Sunday, June 08, 2014

bizarro domingo


"Matá os polícia é nossa missão", dizia a pichação no muro marrom que fica entre duas das muitas placas/chapas brancas "Itaquera Stadium" do longo percurso que se faz para chegar ao estádio da abertura da Copa, mesmo de carro. Imagina na Copa, ou depois dela, o desconforto de quem vai a pé, descendo do metrô, quando havia autoridade para garantir que isto (metrô) funcionasse na maior cidade da América Latina, ou de jegue ou jumento, como sugeriu, muito a propósito,  nosso eterno presidente. 
O choque semiológico entre pichação e placas, e entre a exuberância do "stadium" e a pobreza do povo refém na guerra dos "policia" e dos marginais, Brasil das fachadas / chapas brancas do conluio governo / fifa e o interno inferno eterno do paìs real,  é só um dos paradoxos que senti na "viagem" que fiz à nova casa do Corinthians, esta tarde. 
Outro paradoxo foi esse, de poder enfim dizer para são-paulinos, santistas, palmeirenses, que enfim temos "casa própria", orgulho `pequeno burguês`, como se dizia antes, e da nova classe mèdia da era petralha, mas nunca ter me sentido, como corintiano, tão desenraizado, na rua da amargura, pela perda do Pacaembu de minhas lágrimas de tristeza e euforia com este time e seu povo, e pela contemplação do "Itaquerão" como monumento de revelação de minha própria transitoriedade, concreto que me espelha feito nuvem.
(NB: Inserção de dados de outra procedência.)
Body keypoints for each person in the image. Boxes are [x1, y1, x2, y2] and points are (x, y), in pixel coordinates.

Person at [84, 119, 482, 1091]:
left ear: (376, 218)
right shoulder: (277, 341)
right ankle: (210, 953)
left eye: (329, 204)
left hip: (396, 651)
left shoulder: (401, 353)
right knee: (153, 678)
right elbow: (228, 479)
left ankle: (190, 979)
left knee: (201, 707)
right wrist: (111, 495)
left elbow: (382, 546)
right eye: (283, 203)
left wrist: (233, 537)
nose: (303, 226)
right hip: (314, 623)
Ele terá 18 aninhos de vida quando eu estarei, com sorte, beirando os 60. O Pacaembu era quarentão quando vim ao mundo, agora sou eu que me aproximo dessa idade no nascer do Itaquerão. Itaquerão,  glória e corte brutal entre futuro e passado, o "progresso" terceiro-mundista, na marcha de desapropriação de pessoas e de lembranças pelo grande capital. Tudo é tempo, todo concreto é nuvem, mas a minha se sente evaporar no céu, como elefante branco se desfazendo, como os elefantes brancos descartáveis que se afastam da manada para agonizar sozinhos, ou deixados para trás como farão com o Pacaembu.
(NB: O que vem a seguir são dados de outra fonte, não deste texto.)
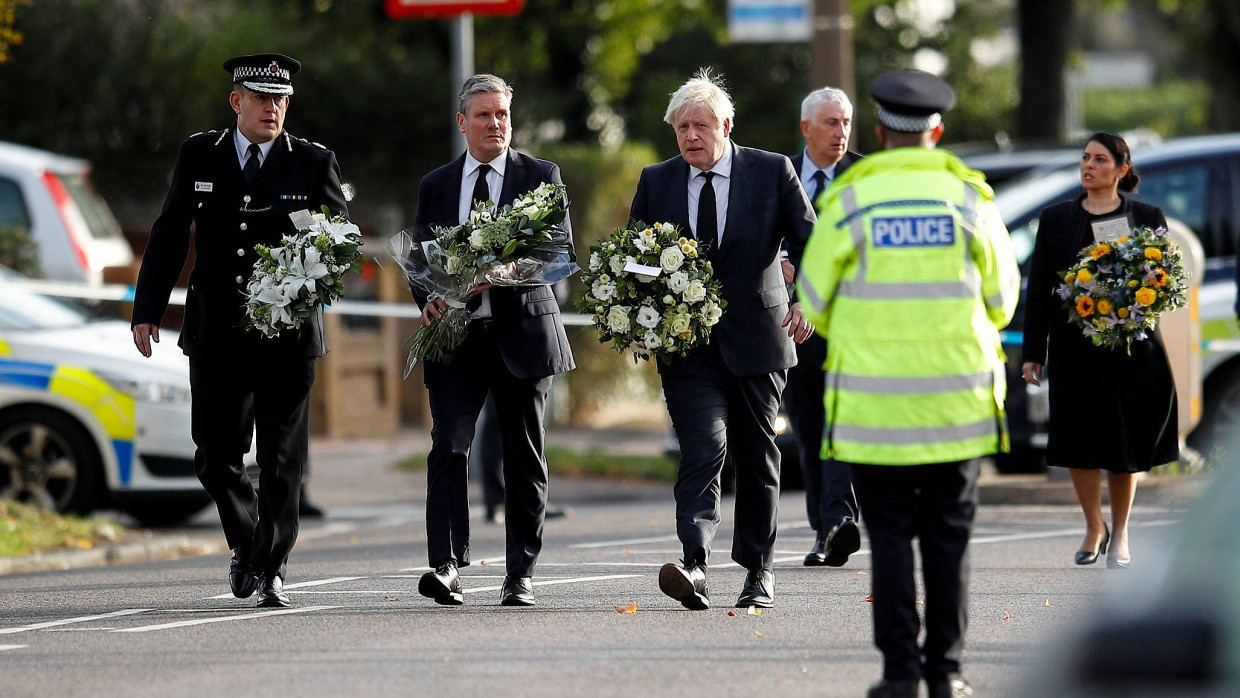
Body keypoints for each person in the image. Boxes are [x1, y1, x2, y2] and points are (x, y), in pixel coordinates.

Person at [797, 69, 1020, 698]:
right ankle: (946, 674)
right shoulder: (970, 197)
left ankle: (899, 676)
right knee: (949, 539)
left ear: (877, 132)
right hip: (956, 403)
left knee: (890, 537)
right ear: (938, 132)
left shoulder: (849, 198)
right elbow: (1004, 299)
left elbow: (812, 302)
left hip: (874, 407)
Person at [131, 53, 349, 608]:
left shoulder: (313, 162)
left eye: (281, 100)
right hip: (218, 330)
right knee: (214, 455)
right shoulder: (199, 153)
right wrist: (147, 309)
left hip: (287, 335)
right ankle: (247, 541)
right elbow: (170, 232)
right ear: (237, 102)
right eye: (260, 98)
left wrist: (306, 282)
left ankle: (270, 568)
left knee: (280, 458)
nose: (271, 108)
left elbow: (340, 244)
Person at [630, 68, 816, 611]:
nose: (691, 136)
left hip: (760, 337)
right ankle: (694, 562)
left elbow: (814, 243)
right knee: (703, 446)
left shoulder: (771, 171)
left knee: (758, 456)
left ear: (726, 126)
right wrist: (639, 311)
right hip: (687, 345)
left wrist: (807, 296)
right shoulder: (656, 181)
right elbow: (634, 258)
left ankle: (758, 570)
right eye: (682, 127)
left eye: (701, 126)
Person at [408, 73, 575, 607]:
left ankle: (519, 573)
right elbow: (419, 260)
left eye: (502, 114)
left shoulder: (540, 175)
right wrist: (426, 298)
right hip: (457, 338)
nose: (494, 124)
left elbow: (558, 254)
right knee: (448, 447)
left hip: (522, 334)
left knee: (523, 455)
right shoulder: (436, 184)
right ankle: (446, 565)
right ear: (463, 123)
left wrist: (503, 274)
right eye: (483, 115)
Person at [1021, 132, 1179, 570]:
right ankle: (1094, 526)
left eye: (1100, 159)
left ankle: (1122, 530)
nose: (1088, 166)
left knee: (1123, 444)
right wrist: (1034, 352)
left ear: (1121, 170)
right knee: (1077, 442)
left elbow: (1161, 282)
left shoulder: (1146, 216)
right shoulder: (1056, 219)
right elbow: (1038, 291)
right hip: (1074, 351)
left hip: (1130, 352)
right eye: (1085, 158)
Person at [783, 86, 863, 567]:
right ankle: (824, 530)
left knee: (842, 425)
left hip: (853, 325)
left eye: (847, 123)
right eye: (831, 123)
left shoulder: (866, 177)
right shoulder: (780, 174)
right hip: (796, 327)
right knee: (811, 431)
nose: (840, 132)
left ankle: (838, 521)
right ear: (806, 128)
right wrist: (781, 267)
Não foi só esse o único instante de sentimentos estranhos do dia. Saber da cambada sindical pt-pstu-psolista gozando em preparar mais uma semana de catástrofe urbana me encheu de angústia, embora já previsível, dado o calculismo político rasteiro que move essa gente desde sempre e nesta crise ainda mais. Onde está você, Geraldo Alckmin, pra botar ordem na casa? Resta ainda alguma autoridade ordenadora do gozo da pulsão de morte anarquizante que quer destroçar este país?
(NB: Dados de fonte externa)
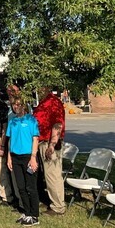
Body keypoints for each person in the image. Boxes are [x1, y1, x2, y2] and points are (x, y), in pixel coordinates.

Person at [7, 97, 40, 226]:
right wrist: (9, 157)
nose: (16, 107)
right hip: (15, 157)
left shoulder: (31, 120)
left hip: (28, 157)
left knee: (30, 187)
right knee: (21, 187)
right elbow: (10, 140)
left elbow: (35, 139)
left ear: (24, 106)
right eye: (14, 105)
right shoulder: (13, 121)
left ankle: (34, 215)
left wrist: (33, 157)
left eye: (19, 104)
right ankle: (27, 212)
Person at [33, 86, 66, 216]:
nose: (39, 89)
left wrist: (52, 144)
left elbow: (57, 124)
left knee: (52, 175)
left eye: (41, 86)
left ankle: (58, 207)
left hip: (49, 143)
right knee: (46, 176)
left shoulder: (53, 102)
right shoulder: (41, 102)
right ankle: (49, 200)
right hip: (41, 142)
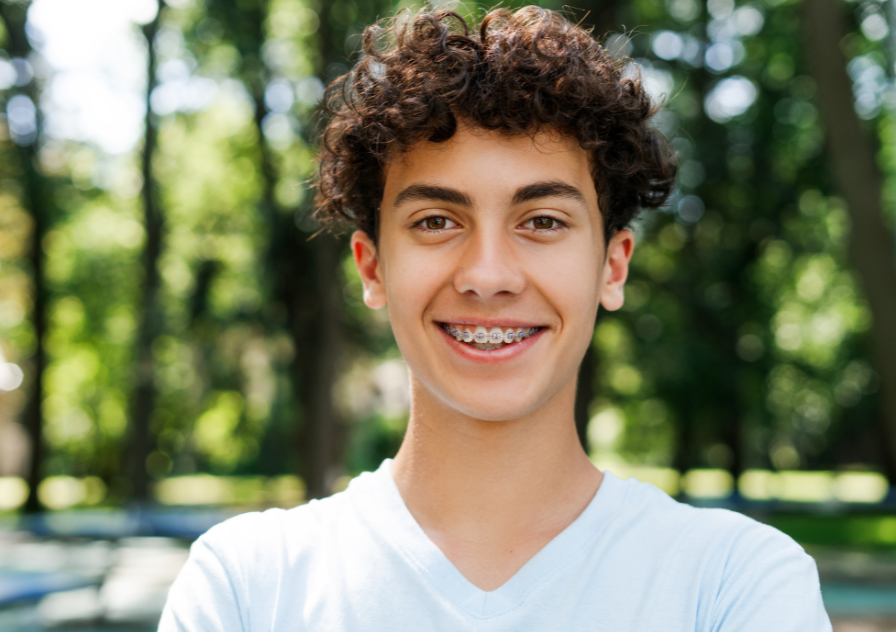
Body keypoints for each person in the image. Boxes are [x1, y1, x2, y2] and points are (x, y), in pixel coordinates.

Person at [159, 6, 832, 631]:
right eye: (436, 221)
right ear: (372, 268)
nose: (488, 276)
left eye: (542, 221)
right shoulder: (247, 587)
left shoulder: (734, 585)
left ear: (613, 266)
E, falando em gozar, o auge das bizarrices veio à noite, quando fui ver o estranhíssimo "Riocorrente", no Espaço Itaú da Augusta, sempre tão animado, mas hoje esvaziado pela "luta-continua-cumpanhero" dos petralhas. Volto outra hora ao filme, não foi ele, ao  contrário do que se podia esperar -outro paradoxo- o choque a que me refiro. Estava eu, minutos antes, no banheiro público, e um cara entra e se posta no primeiro vaso, entre mim e a entrada. O banheiro apertado é uma das razões para que eu, nessas situações, espere que as outras pessoas no meu caminho saiam primeiro. Ele não saía. Comecei a escutar um barulho estranho, uma esfregação. O cara simplesmente se masturbava olhando pra mim. Provavelmente algum código de pegação sexual em boate gay que desconheço estivesse em operação. Como me faltava a motivação do tesão e também a de ralhar em nome de algum senso de respeito e recato que seria ingênuo esperar naquele contexto, me ocorreu responder, em código também, me fechando numa das portas internas do banheiro e deixando o tarado sem o estímulo visual da minha "sexy" presença.